### [TEXTE DU DOCUMENT]
────
L'enfant terrible du cinéma américain se trouve au sommet de sa forme, dans un cinéma de référence pleinement assumé, varié et foisonnant, avec une mise en scène extrêmement soignée.

Mon choix

Quentin Tarantino

Meilleur acteur (drame)

> Jeff Bridges

(Crazy Heart)

Jeff Bridges incarne avec maestria une ancienne star du country sur le déclin, mélange de Waylon Jennings et de Merle Haggard, dans le petit-film-surprise de l'année (à l'affiche le 22 janvier au Québec).

> George Clooney

(Up in the Air)

George Clooney est en grande forme dans le rôle d'un mercenaire du licenciement de masse, qui aide des entreprises à se débarrasser de leurs employés. Un beau sans coeur, sans attaches, que le beau Clooney parvient subtilement à nous rendre attachant.

> Tobey Maguire

(Brothers)

Le regard absent de Tobey Maguire, les yeux exorbités dans un visage émacié, traduit avec acuité le mal-être du soldat de métier arraché à ses frères d'armes pour être catapulté dans la société civile, dans l'émouvant film de Jim Sheridan.

> Colin Firth

(A Single Man)

La prestation précise et sentie de Colin Firth en professeur suicidaire n'arrive pas à sauver du naufrage ce film maniéré et prétentieux, réalisé de manière insupportable par Tom Ford, un designer égaré au cinéma.

> Morgan Freeman

(Invictus)

Morgan Freeman a beau avoir assimilé la gestuelle et le débit du leader du mouvement antiapartheid Nelson Mandela, l'acteur ne s'efface pas assez pour faire place au personnage historique. Mission impossible pour un acteur connu?

Mon choix

George Clooney

Meilleure actrice (drame)

> Emily Blunt

(The Young Victoria)

Une interprétation juste, mais froide et distanciée, des années de jeunesse - plutôt anecdotiques - d'un grand personnage de la monarchie britannique.

> Sandra Bullock

(The Blind Side)

Sandra Bullock fait-elle une meilleure actrice en blonde? Plusieurs critiques américains semblent le croire...

> Helen Mirren

(The Last Station)

The Last Station prendra l'affiche au Québec le 12 février.

> Carey Mulligan

(An Education)

La jeune Carey Mulligan est fort inspirée, pétillante et enjôleuse, dans le rôle d'une première de classe qui s'amourache d'un charmant arnaqueur (Peter Sarsgaard). Mais le film de la Danoise Lone Scherfig, prometteur, tourne à l'eau de boudin à 20 minutes d'une fin particulièrement moralisatrice.

> Gabourey Sidibe

(Precious)
────
### [LIGNES ENREGISTRÉES]
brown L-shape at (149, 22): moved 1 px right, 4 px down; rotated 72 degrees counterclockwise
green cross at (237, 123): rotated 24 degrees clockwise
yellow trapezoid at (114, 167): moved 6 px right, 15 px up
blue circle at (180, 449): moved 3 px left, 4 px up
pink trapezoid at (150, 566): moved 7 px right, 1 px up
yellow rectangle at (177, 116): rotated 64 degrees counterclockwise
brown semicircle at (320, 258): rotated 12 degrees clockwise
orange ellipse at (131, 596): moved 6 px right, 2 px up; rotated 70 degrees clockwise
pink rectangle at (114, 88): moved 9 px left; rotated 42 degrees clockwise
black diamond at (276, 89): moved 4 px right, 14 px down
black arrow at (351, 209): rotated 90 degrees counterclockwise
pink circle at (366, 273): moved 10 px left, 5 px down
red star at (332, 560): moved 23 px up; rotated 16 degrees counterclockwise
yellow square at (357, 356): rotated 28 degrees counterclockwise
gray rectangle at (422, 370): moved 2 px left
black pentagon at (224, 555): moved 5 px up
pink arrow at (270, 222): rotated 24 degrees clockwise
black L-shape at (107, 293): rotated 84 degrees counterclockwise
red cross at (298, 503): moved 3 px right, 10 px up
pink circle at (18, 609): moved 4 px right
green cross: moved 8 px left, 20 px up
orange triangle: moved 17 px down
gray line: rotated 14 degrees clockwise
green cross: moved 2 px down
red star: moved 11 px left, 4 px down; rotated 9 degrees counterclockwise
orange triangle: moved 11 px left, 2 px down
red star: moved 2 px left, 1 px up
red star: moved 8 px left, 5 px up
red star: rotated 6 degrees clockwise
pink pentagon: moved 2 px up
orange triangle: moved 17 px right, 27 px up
────
Mettez à jour tout le passage du texte du document qui va de « Morgan Freeman a » jusqu'à « la monarchie britannique. », en y remplaçant « froide » par « glaciale ». Les lignes enregistrées n'ont aucun lien avec le texte du document.

Morgan Freeman a beau avoir assimilé la gestuelle et le débit du leader du mouvement antiapartheid Nelson Mandela, l'acteur ne s'efface pas assez pour faire place au personnage historique. Mission impossible pour un acteur connu?

Mon choix

George Clooney

Meilleure actrice (drame)

> Emily Blunt

(The Young Victoria)

Une interprétation juste, mais glaciale et distanciée, des années de jeunesse - plutôt anecdotiques - d'un grand personnage de la monarchie britannique.